Mevcut patika sizi doğruca kamp alanına götürüyor. Yolda çok sayıda, zirve yapıp dönen yerli ve yabancı dağcı ile karşılaştık. Kamp noktasında konuştuğumuz kimsede yüksekliğe bağlı bir olumsuz etki yoktu. 3300 metre kamp noktasında acentelerin kuruduğu büyük çadırlar vardı. Acente ile gelen dağcılar burada yemek yiyor, çay içiyor, dinleniyordu. Kamp alanlarında su şilerimize su doldurmak mümkündü, bir kaç adet tuvaletvardı. Çadır kurmak için düzlük alanlar mevcut. Boş bulduğunuz herhangi bir yere çadırınızı kurabilirsiniz. Gece 3300 metre konakladıktan sonra ertesi gün bizim hedefimiz 4100 metredeki kamp alanına çıkmaktı. Bizim planımız 2 gün dağda konaklayıp zirveye varmak. Aşağıda yazacağım gibi, 3 gün konaklamalı zirve yapanlar da oluyor.

3300 mt kamp alanı

2. Gün

Sabah kahvaltımızı yaptıktan sonra çadırlarımızı topladık ve eşyaları tekrar katırlara yükledik. Günlük yiyecek ve içeceğimizi yanımıza alarak yürüyüşe başladık. Bugün hedef 4100 metredeki ikinci kamp alanı. Bir gün önceki güne benzer bir şekilde güneşli bir havada, yine mevcut patikaları izleyerek ilerlemeye başladık. Bir gün önceye göre yol biraz daha dik ve daha fazla taş kaya içeriyor. Yükseldikçe sıcaklığın düştüğü hissediliyor. 2. gün yol daha kısa olmasına rağmen daha yorucuydu. Hem kayalık arazi şartları, hem daha dik bir parkurdan yürüme, hem de yükseldikçe oksijenin azalması sanırım bu yolu daha yorucu yapıyor.

4100 metre kamp alanında kar yağışı

3 saat 15 dakikada 4100 metredeki kamp alanına ulaştık, sanırım biraz hızlı gittik. 4100 metre kamp alanında doğal düzlük alan az, zemin taşlı. Acenteler belirli alanları düzleyerek çadır kurmak için yerler yapmışlar.
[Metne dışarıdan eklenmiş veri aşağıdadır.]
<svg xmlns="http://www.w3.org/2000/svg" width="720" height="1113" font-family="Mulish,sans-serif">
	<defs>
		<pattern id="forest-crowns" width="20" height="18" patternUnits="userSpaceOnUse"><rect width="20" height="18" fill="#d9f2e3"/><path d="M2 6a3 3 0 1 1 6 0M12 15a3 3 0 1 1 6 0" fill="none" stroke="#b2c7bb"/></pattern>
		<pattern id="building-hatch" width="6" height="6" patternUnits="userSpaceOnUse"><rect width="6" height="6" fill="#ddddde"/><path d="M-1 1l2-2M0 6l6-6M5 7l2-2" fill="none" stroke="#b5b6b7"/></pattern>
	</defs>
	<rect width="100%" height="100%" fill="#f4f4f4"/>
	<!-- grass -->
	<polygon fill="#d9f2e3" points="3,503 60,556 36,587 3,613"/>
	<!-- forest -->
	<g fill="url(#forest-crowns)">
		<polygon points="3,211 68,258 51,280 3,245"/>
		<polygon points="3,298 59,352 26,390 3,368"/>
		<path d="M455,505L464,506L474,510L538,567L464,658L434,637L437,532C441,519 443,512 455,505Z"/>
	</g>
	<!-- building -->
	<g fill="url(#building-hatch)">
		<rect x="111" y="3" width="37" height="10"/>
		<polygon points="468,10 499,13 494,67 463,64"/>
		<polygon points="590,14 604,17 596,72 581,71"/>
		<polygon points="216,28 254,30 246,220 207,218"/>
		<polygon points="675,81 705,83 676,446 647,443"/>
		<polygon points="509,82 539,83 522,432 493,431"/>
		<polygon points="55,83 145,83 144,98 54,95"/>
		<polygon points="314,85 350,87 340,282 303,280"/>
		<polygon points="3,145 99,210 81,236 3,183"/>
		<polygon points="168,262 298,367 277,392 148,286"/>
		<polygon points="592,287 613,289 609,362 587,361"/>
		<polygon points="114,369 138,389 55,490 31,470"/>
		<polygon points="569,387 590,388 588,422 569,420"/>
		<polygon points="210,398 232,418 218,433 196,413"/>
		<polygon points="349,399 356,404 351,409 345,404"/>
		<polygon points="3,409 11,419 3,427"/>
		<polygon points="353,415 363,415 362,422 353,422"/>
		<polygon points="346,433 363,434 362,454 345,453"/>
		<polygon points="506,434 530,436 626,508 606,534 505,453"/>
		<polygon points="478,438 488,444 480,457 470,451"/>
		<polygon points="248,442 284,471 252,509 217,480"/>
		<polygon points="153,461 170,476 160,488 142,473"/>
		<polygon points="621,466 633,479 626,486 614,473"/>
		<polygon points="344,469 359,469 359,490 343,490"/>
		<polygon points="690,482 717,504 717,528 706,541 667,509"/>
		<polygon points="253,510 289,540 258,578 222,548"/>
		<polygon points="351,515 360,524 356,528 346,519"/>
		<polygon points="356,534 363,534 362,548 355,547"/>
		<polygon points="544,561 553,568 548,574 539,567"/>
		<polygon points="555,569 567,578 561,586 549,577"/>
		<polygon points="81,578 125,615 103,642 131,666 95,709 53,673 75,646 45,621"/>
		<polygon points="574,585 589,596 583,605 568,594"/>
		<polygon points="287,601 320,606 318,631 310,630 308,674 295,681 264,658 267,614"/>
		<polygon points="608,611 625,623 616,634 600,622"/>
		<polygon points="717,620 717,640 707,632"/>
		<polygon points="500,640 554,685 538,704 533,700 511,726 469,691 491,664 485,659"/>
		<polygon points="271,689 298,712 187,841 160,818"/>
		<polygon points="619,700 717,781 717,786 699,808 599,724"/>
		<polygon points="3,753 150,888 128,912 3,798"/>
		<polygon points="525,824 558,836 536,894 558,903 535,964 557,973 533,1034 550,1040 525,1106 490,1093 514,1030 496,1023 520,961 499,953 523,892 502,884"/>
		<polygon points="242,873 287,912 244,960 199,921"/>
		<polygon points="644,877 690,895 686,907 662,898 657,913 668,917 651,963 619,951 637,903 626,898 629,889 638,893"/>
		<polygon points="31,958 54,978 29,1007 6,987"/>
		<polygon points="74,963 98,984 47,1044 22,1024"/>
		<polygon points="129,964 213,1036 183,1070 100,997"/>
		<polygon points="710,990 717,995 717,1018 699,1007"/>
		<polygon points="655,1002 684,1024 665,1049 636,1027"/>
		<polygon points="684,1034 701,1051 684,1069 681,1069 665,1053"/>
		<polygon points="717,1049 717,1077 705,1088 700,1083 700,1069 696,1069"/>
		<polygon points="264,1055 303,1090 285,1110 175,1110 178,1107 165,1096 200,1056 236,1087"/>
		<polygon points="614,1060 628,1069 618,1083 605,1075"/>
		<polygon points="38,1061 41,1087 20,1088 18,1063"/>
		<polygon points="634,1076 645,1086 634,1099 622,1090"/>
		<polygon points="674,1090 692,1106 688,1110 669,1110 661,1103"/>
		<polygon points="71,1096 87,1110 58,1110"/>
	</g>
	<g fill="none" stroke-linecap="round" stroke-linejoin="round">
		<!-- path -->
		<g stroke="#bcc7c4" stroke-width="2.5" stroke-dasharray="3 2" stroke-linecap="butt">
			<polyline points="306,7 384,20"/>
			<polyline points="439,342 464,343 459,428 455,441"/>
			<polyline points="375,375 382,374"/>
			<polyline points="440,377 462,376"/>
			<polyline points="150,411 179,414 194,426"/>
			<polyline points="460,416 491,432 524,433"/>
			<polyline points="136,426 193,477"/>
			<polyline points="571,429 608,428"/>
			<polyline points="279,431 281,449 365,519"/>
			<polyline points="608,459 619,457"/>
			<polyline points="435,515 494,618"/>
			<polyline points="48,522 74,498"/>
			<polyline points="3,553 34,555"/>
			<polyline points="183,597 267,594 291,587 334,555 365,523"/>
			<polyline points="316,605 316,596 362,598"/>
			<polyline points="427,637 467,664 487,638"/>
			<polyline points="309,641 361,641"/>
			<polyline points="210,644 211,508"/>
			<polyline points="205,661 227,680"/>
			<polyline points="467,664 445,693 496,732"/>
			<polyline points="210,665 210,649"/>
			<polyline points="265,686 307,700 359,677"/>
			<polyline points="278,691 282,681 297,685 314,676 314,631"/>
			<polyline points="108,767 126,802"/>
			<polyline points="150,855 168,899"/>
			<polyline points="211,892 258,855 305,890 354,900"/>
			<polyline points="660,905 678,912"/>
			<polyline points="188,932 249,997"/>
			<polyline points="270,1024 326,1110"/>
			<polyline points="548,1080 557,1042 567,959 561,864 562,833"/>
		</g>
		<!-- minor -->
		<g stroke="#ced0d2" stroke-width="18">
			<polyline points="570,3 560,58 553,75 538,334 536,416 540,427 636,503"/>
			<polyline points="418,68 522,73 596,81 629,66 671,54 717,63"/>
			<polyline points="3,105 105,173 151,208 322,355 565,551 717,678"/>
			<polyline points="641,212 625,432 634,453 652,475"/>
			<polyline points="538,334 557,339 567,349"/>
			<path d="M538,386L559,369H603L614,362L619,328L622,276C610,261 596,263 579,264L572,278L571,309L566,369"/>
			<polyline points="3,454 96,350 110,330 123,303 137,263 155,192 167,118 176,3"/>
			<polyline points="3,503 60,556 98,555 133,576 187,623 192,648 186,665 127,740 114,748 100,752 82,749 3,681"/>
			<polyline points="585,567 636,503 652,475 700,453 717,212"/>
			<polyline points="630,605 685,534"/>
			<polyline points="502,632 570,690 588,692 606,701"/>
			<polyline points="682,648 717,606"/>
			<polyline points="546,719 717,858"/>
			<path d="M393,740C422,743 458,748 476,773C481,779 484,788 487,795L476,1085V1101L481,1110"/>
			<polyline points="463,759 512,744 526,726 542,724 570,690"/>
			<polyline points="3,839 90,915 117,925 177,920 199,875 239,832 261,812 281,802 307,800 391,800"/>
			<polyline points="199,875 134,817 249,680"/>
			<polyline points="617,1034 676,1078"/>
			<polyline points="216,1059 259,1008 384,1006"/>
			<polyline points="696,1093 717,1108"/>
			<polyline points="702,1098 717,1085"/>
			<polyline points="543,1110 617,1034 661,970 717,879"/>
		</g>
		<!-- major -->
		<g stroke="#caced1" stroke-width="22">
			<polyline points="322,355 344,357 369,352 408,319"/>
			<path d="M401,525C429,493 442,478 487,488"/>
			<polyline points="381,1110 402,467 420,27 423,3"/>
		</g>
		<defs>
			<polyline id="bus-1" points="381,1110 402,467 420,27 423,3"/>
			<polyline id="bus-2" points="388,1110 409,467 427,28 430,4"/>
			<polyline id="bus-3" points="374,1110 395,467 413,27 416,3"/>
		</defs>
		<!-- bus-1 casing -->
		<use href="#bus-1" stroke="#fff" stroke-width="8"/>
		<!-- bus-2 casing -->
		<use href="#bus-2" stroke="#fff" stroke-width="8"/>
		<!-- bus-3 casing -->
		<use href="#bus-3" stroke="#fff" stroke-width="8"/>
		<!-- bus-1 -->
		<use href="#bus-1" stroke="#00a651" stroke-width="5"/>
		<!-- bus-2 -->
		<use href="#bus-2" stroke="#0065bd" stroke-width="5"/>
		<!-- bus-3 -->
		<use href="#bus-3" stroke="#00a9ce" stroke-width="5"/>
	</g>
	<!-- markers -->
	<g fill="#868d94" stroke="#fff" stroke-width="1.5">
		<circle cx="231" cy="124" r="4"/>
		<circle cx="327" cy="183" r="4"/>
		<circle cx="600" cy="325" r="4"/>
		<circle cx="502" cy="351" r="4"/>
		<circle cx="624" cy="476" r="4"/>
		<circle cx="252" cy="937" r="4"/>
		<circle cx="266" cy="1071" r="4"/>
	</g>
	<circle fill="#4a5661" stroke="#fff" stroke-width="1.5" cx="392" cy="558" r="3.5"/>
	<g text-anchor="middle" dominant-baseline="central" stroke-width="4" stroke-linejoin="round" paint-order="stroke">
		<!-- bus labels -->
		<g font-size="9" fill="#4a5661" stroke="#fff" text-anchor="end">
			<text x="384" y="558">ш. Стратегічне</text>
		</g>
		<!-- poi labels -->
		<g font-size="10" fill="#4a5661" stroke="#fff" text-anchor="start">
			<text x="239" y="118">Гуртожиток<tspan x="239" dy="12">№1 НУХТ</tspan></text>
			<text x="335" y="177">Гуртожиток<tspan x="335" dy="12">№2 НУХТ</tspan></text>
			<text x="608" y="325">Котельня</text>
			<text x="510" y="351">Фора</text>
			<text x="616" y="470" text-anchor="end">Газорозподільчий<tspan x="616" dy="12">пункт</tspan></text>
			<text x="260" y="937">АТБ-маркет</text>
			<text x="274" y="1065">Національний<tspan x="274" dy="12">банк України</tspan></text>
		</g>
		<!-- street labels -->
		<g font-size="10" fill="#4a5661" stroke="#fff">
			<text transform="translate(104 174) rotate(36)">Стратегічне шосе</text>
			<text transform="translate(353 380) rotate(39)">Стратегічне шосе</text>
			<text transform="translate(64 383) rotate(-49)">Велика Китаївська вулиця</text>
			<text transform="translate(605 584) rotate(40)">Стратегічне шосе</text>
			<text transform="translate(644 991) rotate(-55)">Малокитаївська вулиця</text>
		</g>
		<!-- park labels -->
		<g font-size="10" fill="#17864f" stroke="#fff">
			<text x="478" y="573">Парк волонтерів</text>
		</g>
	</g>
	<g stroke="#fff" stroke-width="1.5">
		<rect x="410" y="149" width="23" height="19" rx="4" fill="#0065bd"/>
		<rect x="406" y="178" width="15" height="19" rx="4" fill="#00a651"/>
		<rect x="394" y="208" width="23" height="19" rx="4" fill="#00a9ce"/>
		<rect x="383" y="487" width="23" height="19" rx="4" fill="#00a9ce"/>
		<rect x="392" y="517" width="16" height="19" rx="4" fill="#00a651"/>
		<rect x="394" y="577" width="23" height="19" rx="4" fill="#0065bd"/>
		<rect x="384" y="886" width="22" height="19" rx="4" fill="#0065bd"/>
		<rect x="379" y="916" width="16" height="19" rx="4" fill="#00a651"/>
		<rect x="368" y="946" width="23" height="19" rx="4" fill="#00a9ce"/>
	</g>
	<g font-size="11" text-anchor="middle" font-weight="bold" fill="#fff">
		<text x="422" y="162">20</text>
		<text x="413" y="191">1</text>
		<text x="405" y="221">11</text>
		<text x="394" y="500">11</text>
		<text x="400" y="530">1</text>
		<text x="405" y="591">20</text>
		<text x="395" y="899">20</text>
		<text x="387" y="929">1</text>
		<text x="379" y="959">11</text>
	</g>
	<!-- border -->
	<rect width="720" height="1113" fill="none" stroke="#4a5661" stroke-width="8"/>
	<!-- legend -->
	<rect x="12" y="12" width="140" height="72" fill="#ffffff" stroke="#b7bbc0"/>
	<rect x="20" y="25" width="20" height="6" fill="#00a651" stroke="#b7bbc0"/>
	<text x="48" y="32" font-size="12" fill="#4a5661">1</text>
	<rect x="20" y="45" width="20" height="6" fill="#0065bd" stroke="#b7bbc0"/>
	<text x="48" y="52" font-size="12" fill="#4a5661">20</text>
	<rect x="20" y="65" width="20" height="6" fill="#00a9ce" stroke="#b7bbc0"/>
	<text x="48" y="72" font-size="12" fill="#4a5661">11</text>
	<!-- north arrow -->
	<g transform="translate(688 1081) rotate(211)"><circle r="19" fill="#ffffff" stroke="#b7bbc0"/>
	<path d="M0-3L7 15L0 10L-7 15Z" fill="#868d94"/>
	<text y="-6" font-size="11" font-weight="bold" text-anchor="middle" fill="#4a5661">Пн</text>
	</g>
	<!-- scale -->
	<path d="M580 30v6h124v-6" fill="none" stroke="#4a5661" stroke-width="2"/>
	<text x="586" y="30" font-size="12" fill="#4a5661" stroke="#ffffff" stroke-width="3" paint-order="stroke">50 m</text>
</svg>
Biz de bu yerlerden birine çadır kurduk. 100-200 metre daha yüksekte de çadır yapılabilecek başka uygun alanlar da vardı ama genel olarak çadır yeri bir önceki kamp alanına göre kısıtlıydı. Biraz dinlendikten sonra yine bir çevre yürüyüşü, 100-200 metre kadar yükseğe yürüyüş ve tekrar geri iniş, sonrasında akşam yemeği ile günü bitiyoruz. Bu kamp alanında yine acentelerin yeme içme servisi yaptığı büyük çadırlar ve tuvaletler vardı. Su doldurabileceğiniz yerler de mevcuttu. Bu çadırlarda muhtemelen çay yapmak için sıcak su da bulunuyordur bilemiyorum, biz suyumuzu  kendi imkanlarımızla ısıttık.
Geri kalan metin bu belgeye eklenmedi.